● SOURCE EXCERPT
────────────────

That's the effect... now... the cause...
You might have to dig deeper to discover the historical context behind this... Johnny Mac is so good at this... I would start there.


----------



## JBaldwin (Jan 27, 2008)

Matt, 

My sentiments exactly. I have seen its influence all over the place, and it bothers me greatly. I think it flies in the face of the Sovereignty of God.


----------



## RamistThomist (Jan 27, 2008)

While he is a Roman Catholic, Peter Kreeft's _Refutation of Moral Relativism is outsanding_

Here is the audio to it.
Peter Kreeft - A Refutation of Moral Relativism


----------



## Cheshire Cat (Jan 27, 2008)

Checkout this website of links on the subject: PLURALISM & POSTMODERNISM (Updated 11/18/06)
I would especially recommend 'Why I am Not Relativist, by Frank Beckwith; in Why I Am A Christian', which is the first article under the Article section. There is a link to the right of it in which you can download the article as a pdf. It is a good quick read, and he uses much of the material in his first chapter of Defending Life: A Moral and Legal Case against Abortion Choice.


----------



## Zenas (Jan 27, 2008)

I believe Greg Koukl also wrote a book on it entitled "Relativism: Feet Firmly Planted in Mid-Air" or something to that effect. I listen to _Stand to Reason_, and Koukl seems fairly solid.


----------



## DMcFadden (Jan 27, 2008)

Relativism: Feet Firmly Planted in Mid-Air, co-authored with Dr. Francis Beckwith, Baker Book House (1998)


----------



## Philbeck (Jan 28, 2008)

DMcFadden said:


> Relativism: Feet Firmly Planted in Mid-Air, co-authored with Dr. Francis Beckwith, Baker Book House (1998)



It is a decent read but it is not very deep. I love the title though!

And yes being in college I notice relativistic lingo every day. Just the other day I asked someone what logic was and they said "My logic this.." and "To me logic is that..." etc. It seems like all conversations these days have to start with personal qualifiers...


----------



## cih1355 (Jan 28, 2008)

The book, _Without a Doubt_, by Kenneth Richard Samples has a chapter that discusses moral relativism.


----------



## JBaldwin (Jan 28, 2008)

Thanks everyone this is very helpful!

Joshua, what bothers me is that it seems to be creeping into the church.


----------



## Zenas (Jan 28, 2008)

────────────────

● WORK TO COMPLETE
1) Summarize the relativism thread in two sentences.
2) Extend the relativism thread from its final line onward.

Stored entries:
────────────────

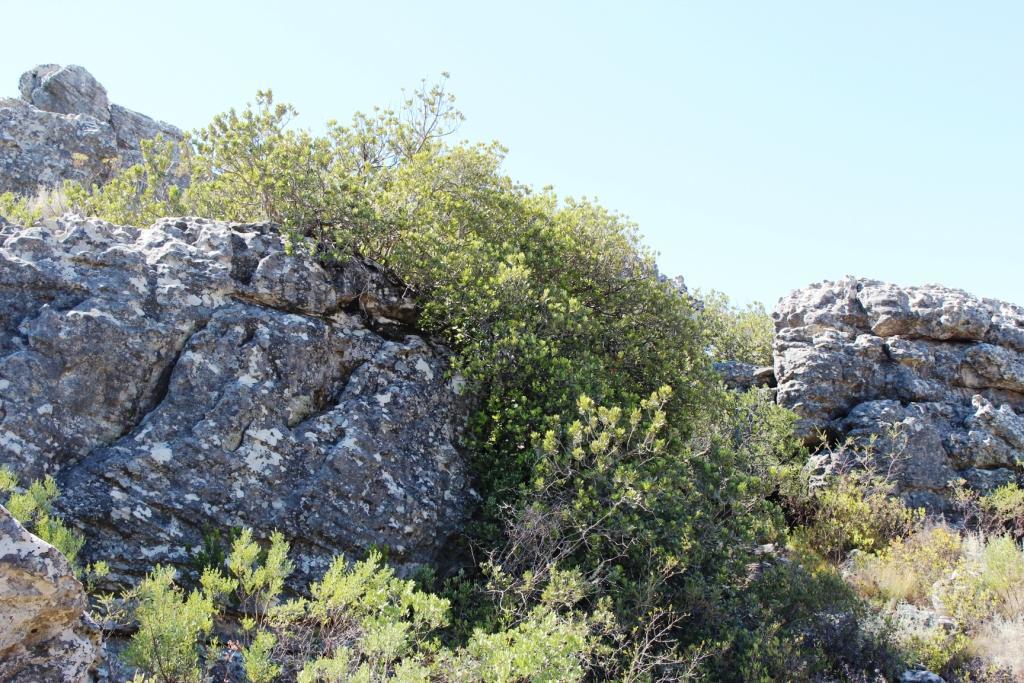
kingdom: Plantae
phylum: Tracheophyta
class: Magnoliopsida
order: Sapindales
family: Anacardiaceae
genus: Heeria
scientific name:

────────────────

● RESULTS BY TASK
1) Participants recommend resources on relativism, including Peter Kreeft's refutation of moral relativism, a links page featuring Frank Beckwith's article "Why I am Not Relativist," Greg Koukl and Francis Beckwith's book Relativism: Feet Firmly Planted in Mid-Air, and a chapter in Kenneth Richard Samples's Without a Doubt. Some also voice concern about its influence: one poster says it flies in the face of the Sovereignty of God and seems to be creeping into the church, and a college student notices relativistic lingo every day.

2)
Yeah, relativism is rampant on the University campus. People are astounded when they are shown that, no, truth is not relative because the absolute nature of truth and the law of non-contradiction prevent that. *shrug* It's amazing how some of even the most learned people have bought into this. I'm in law school, and I'm not surrounded by dummies, but the level of absurdity that some folks operate on a day to day basis is nothing other than... absurd!


----------



## JBaldwin (Jan 28, 2008)

Spear Dane said:


> While he is a Roman Catholic, Peter Kreeft's _Refutation of Moral Relativism is outsanding_
> 
> Here is the audio to it.
> Peter Kreeft - A Refutation of Moral Relativism




This is a good article and very helpful. This is a topic which is way too much to ingest in one sitting. I think I will be studying it for some time.


----------



## toddpedlar (Jan 28, 2008)

I've not read it (but it sits on my shelf), but I've heard good things about Groothuis's Truth Decay.


----------



## greenbaggins (Jan 28, 2008)

I'm somewhat surprised that no one has mentioned D.A. Carson's book _The Gagging of God_.


----------



## toddpedlar (Jan 28, 2008)

greenbaggins said:


> I'm somewhat surprised that no one has mentioned D.A. Carson's book _The Gagging of God_.



Yes, that is a wonderful book - but SO encyclopedic. I thought I'd suggest a briefer treatment in Groothuis. So - I'd second Lane's suggestion of Carson IF you're ready to read a very long, VERY meaty presentation of the issues.


----------



## JBaldwin (Jan 28, 2008)

toddpedlar said:


> greenbaggins said:
> 
> 
> > I'm somewhat surprised that no one has mentioned D.A. Carson's book _The Gagging of God_.
> ...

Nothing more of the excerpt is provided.